This week on Feminist Flashback Friday, we detour to a different kind of femme who perfectly embodies the freedom, spirit and joy of womanhood and comes in the form of Maude Chardin, played by the fabulous Ruth Gordon, in Hal Ashby’s 1971’s cult hit Harold and Maude.
Who Is She?
Dame Marjorie Chardin (but you can call her Maude) is a 79-year-old quirk-fest who makes the acquaintance of sober, death-obsessed twenty-something, Harold Chasen (Bud Cort). Maude is the polar opposite of Harold; where Harold resents his youth and his life ahead of him, Maude cannot get enough of life and constantly emphasizes its fragility.
This odd pair meet at a funeral, which they both love to attend (though for totally different reasons) and soon a friendship is formed between these two kindred spirits. Maude teaches Harold about the beauty of learning; of art, music and fun; of seeing the world in a way that never occurred to Harold. She plants into his head the idea that life is cyclical and that death is never the end.
To Harold, who has always seen and romanticized death as an end, Maude is a breath of fresh air. She attends to him and talks to him rather than at him (like his well-meaning but unhelpful mother).
What Makes Her a Badass?
Maude is who we all wish we had the guts to be. We may work at obtaining some level of Maude in our lives, but we will likely never achieve the height of spectacularity that is Maude Chardin. Despite being almost 80, Maude poses nude for painters, steals cars as she pleases (because she believes that it teaches people to not become so attached to material objects), sees beauty in everything, is constantly eager to experience everything, is an activist and had been arrested for this political activism in her youth, and — surprisingly — is a Holocaust survivor.

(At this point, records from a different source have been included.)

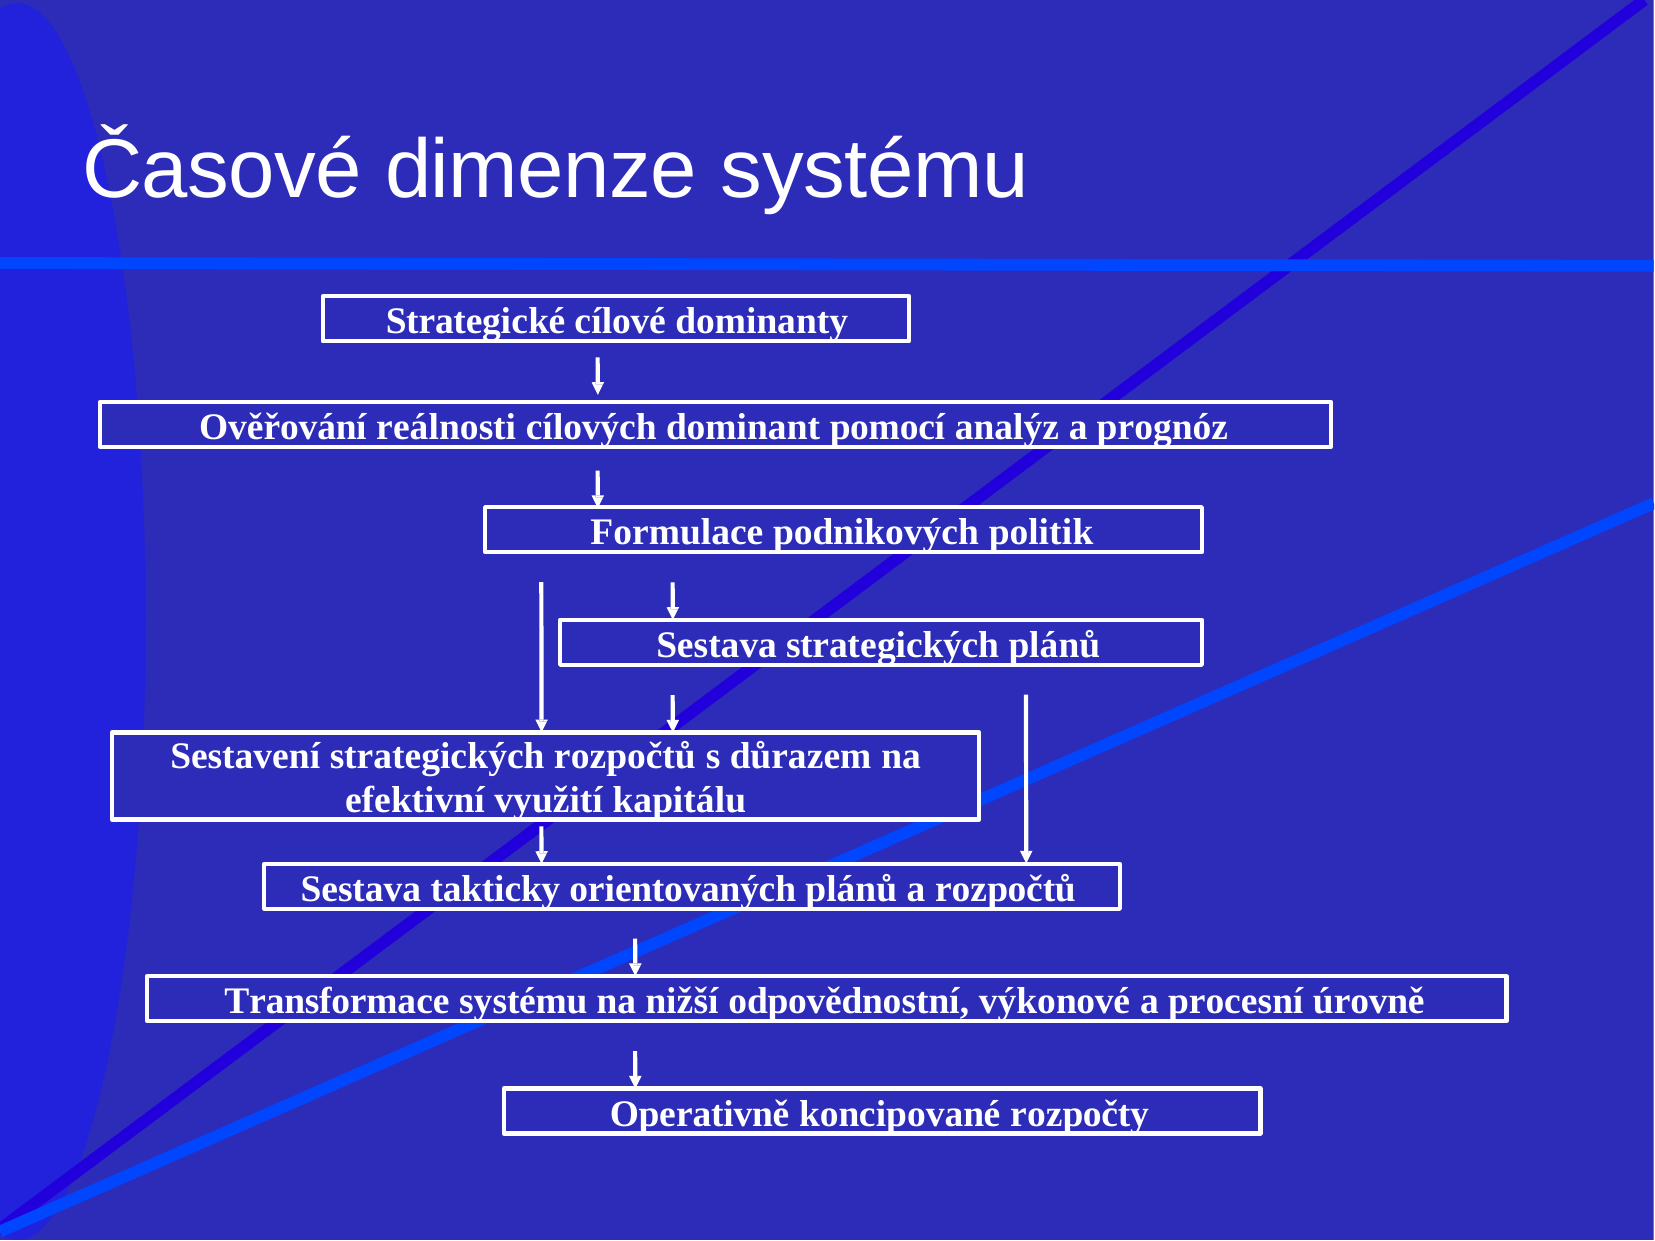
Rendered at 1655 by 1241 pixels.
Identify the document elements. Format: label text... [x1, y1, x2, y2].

text_box [535, 582, 548, 733]
text_box Strategické cílové dominanty [322, 296, 909, 342]
text_box [535, 826, 548, 864]
text_box [666, 695, 680, 733]
text_box [629, 1051, 642, 1089]
text_box [591, 357, 605, 395]
text_box Sestavení strategických rozpočtů s důrazem na efektivní využití kapitálu [111, 732, 980, 820]
text_box Sestava takticky orientovaných plánů a rozpočtů [264, 863, 1120, 909]
text_box [591, 470, 605, 508]
text_box [1020, 694, 1033, 864]
text_box Formulace podnikových politik [485, 507, 1202, 553]
text_box [629, 938, 642, 977]
text_box Operativně koncipované rozpočty [503, 1088, 1261, 1134]
text_box [666, 582, 680, 620]
text_box Ověřování reálnosti cílových dominant pomocí analýz a prognóz [100, 401, 1331, 447]
title Časové dimenze systému [80, 69, 1574, 321]
text_box Sestava strategických plánů [560, 619, 1202, 665]
text_box Transformace systému na nižší odpovědnostní, výkonové a procesní úrovně [147, 976, 1507, 1022]
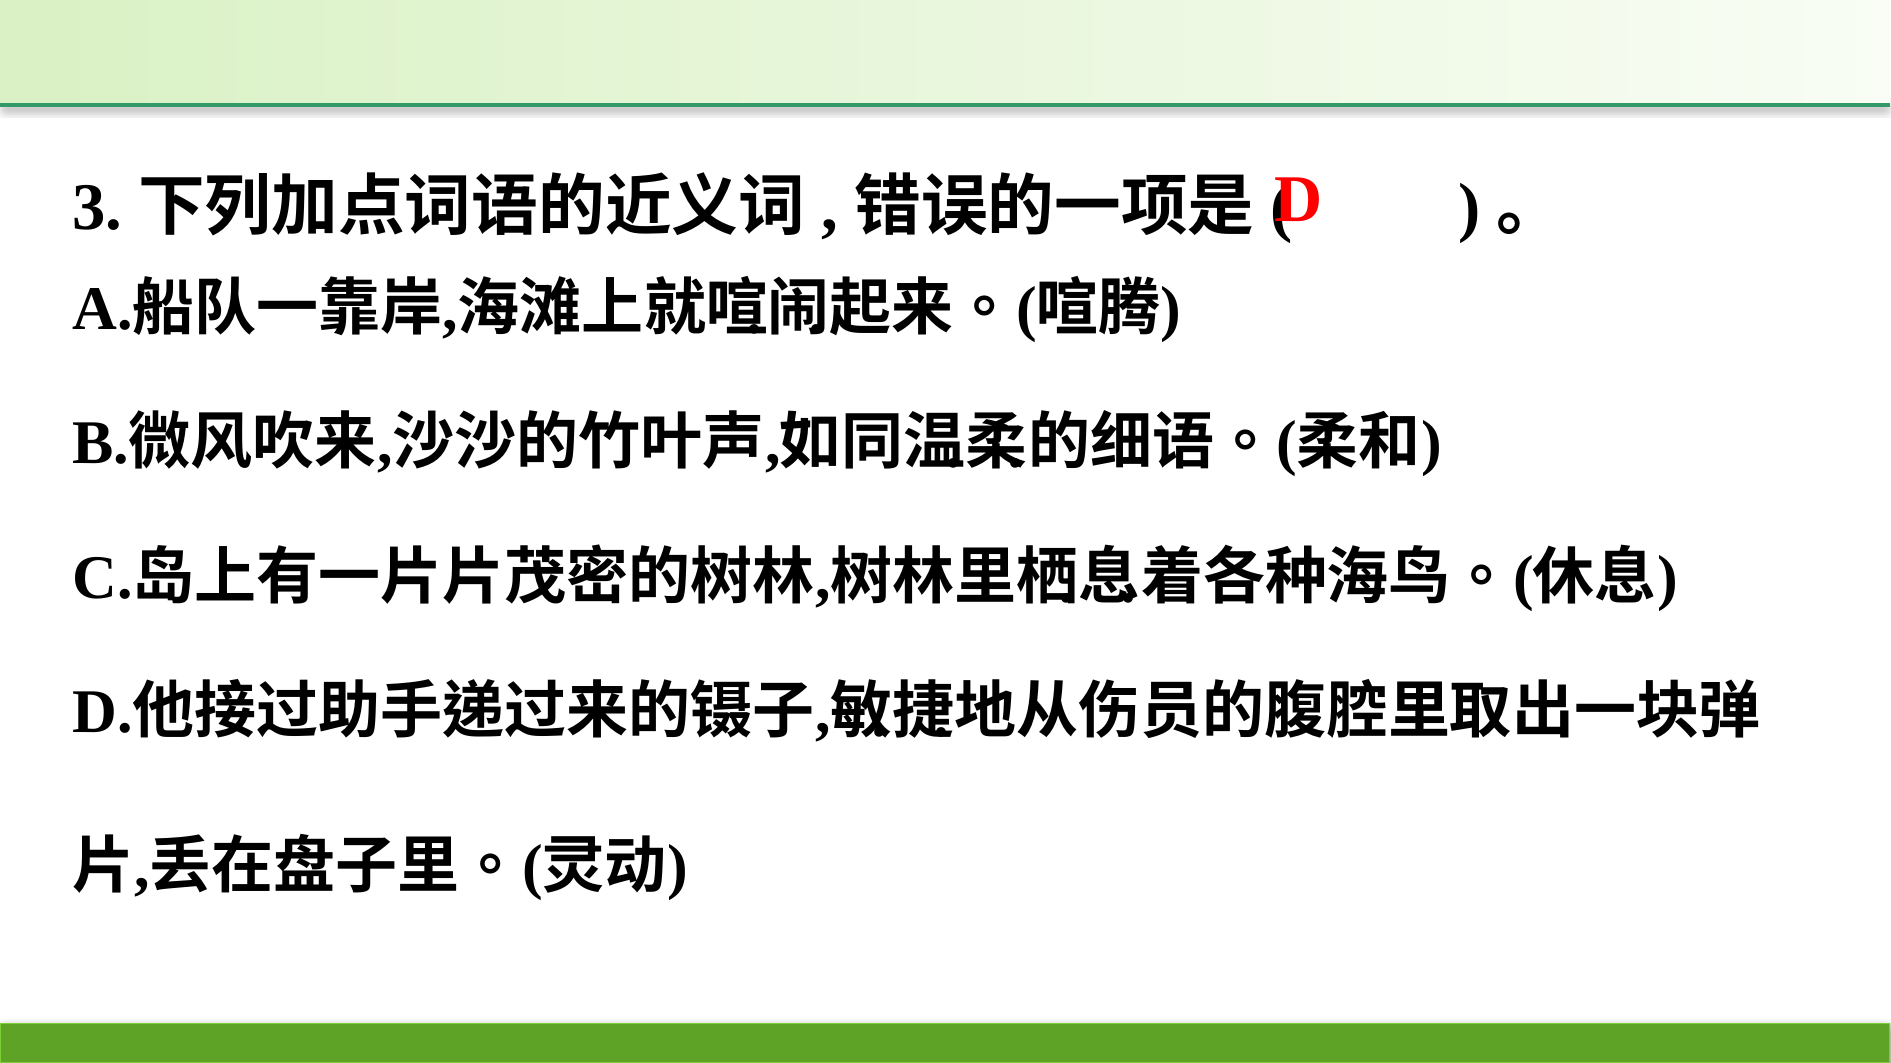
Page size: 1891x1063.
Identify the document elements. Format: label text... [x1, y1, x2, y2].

text_box 3.下列加点词语的近义词,错误的一项是( )。 [57, 131, 1835, 251]
text_box D [1259, 147, 1338, 243]
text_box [71, 259, 1846, 932]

The latter fact is discovered by Harold on accident when he spots a concentration camp number tattooed on her arm and suddenly the viewer is jolted into a somber reality in which a woman like Maude, who hasn’t a negative word to utter for the world, lived through one of history’s most terrifying and horrific ordeals.
That Maude is able to see the wonders of the world and still preach her political beliefs in a non-confrontational way while dedicating more time to living and enjoying life is admirable and something I’m sure a lot of us wish we were able to do. More than that, though, Maude refuses to be anything but her own boss. She’s not out to rule others nor does she invite being dominated by the world. She chooses how she lives, where she lives and when she lives. She has a stronghold on her own life in a way that many of us likely envy.
Why Does She Still Matter Today?
To be totally honest, I’m not sure why Maude matters today. Or rather, I’m not sure that she (and people like her) ever didn’t matter. We need to be reminded by the Maudes of the world that despite all the shit that we see day in and day out, despite all the heartache and unfairness we fall victim to, despite all the bad in the world, there is always a way to find a little corner of joy.
Be it attending funerals to remind you how awesome the circle of life is, or doing cartwheels in a meadow without caring how much of an ass you look like, everyone has something that they turn to to bring a smile to their face. Maybe Maude matters because she’s a hyperbolic reminder that there is lots of good in the world, hidden under the dirt and debris of humanity. It’s a reminder that is always welcome and often necessary.